The US military stepped up its use of artificial intelligence tools after Hamas attacks on Israel on October 7, based on a new report from Bloomberg. Schuyler Moore, chief technology officer of US Central Command, told the news agency that machine learning algorithms have helped the Pentagon identify targets for more than 85 airstrikes in the Middle East this month.
U.S. bombers and warplanes carried out these airstrikes against seven installations in Iraq and Syria on February 2, completely destroying or at least damaging rockets, missiles, drone storage facilities and militia operations centers . The Pentagon had also used AI systems to find rocket launchers in Yemen and surface combatants in the Red Sea, which it then destroyed in several airstrikes during the same month.

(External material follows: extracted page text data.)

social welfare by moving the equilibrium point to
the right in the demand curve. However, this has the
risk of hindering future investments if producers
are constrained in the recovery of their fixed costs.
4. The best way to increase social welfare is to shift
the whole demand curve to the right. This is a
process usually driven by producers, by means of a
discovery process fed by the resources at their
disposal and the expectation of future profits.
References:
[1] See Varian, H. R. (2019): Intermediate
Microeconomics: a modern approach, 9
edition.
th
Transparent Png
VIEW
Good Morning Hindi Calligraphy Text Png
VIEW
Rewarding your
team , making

The machine learning algorithms used to refine targets were developed as part of Project Maven, Google's now-defunct partnership with the Pentagon. To be precise, the project involved the use of Google's artificial intelligence technology by the US military to analyze drone footage and flag the images for further human review. This caused an uproar among Google employees: thousands of people had petitioned the company to end its partnership with the Pentagon, and some even renounced its involvement completely. A few months after this employee protest, Google decided do not renew his contract, which ended in 2019.

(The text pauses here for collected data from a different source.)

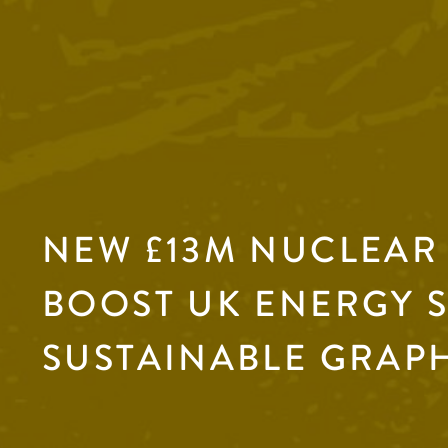
NEW £13M NUCLEAR
BOOST UK ENERGY 
SUSTAINABLE GRAP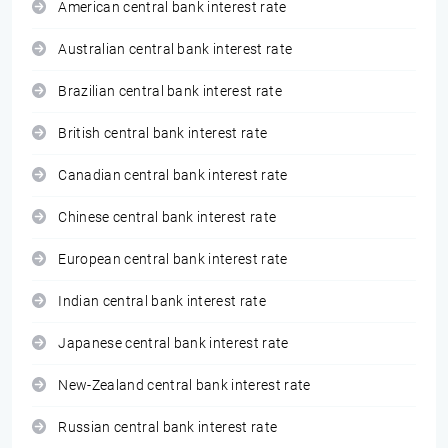
American central bank interest rate
Australian central bank interest rate
Brazilian central bank interest rate
British central bank interest rate
Canadian central bank interest rate
Chinese central bank interest rate
European central bank interest rate
Indian central bank interest rate
Japanese central bank interest rate
New-Zealand central bank interest rate
Russian central bank interest rate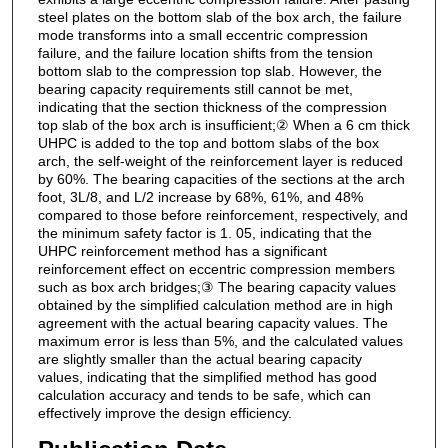
steel plates on the bottom slab of the box arch, the failure
mode transforms into a small eccentric compression
failure, and the failure location shifts from the tension
bottom slab to the compression top slab. However, the
bearing capacity requirements still cannot be met,
indicating that the section thickness of the compression
top slab of the box arch is insufficient;② When a 6 cm thick
UHPC is added to the top and bottom slabs of the box
arch, the self-weight of the reinforcement layer is reduced
by 60%. The bearing capacities of the sections at the arch
foot, 3L/8, and L/2 increase by 68%, 61%, and 48%
compared to those before reinforcement, respectively, and
the minimum safety factor is 1. 05, indicating that the
UHPC reinforcement method has a significant
reinforcement effect on eccentric compression members
such as box arch bridges;③ The bearing capacity values
obtained by the simplified calculation method are in high
agreement with the actual bearing capacity values. The
maximum error is less than 5%, and the calculated values
are slightly smaller than the actual bearing capacity
values, indicating that the simplified method has good
calculation accuracy and tends to be safe, which can
effectively improve the design efficiency.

Moore said Bloomberg that U.S. forces in the Middle East continued to experiment with using algorithms to identify potential targets using drone or satellite imagery, even after Google ended its involvement. The military has tested their use over the past year in digital exercises, she said, but it began using targeting algorithms in live operations after the Oct. 7 Hamas attacks. She said, however, that human workers were constantly checking and verifying the AI systems' target recommendations. It was also the human personnel who suggested how to organize the attacks and what weapons to use. “There is never an algorithm that just works, comes to a conclusion and then moves on to the next step,” she said. “Each step involving AI is completed by a human who checks in at the end.”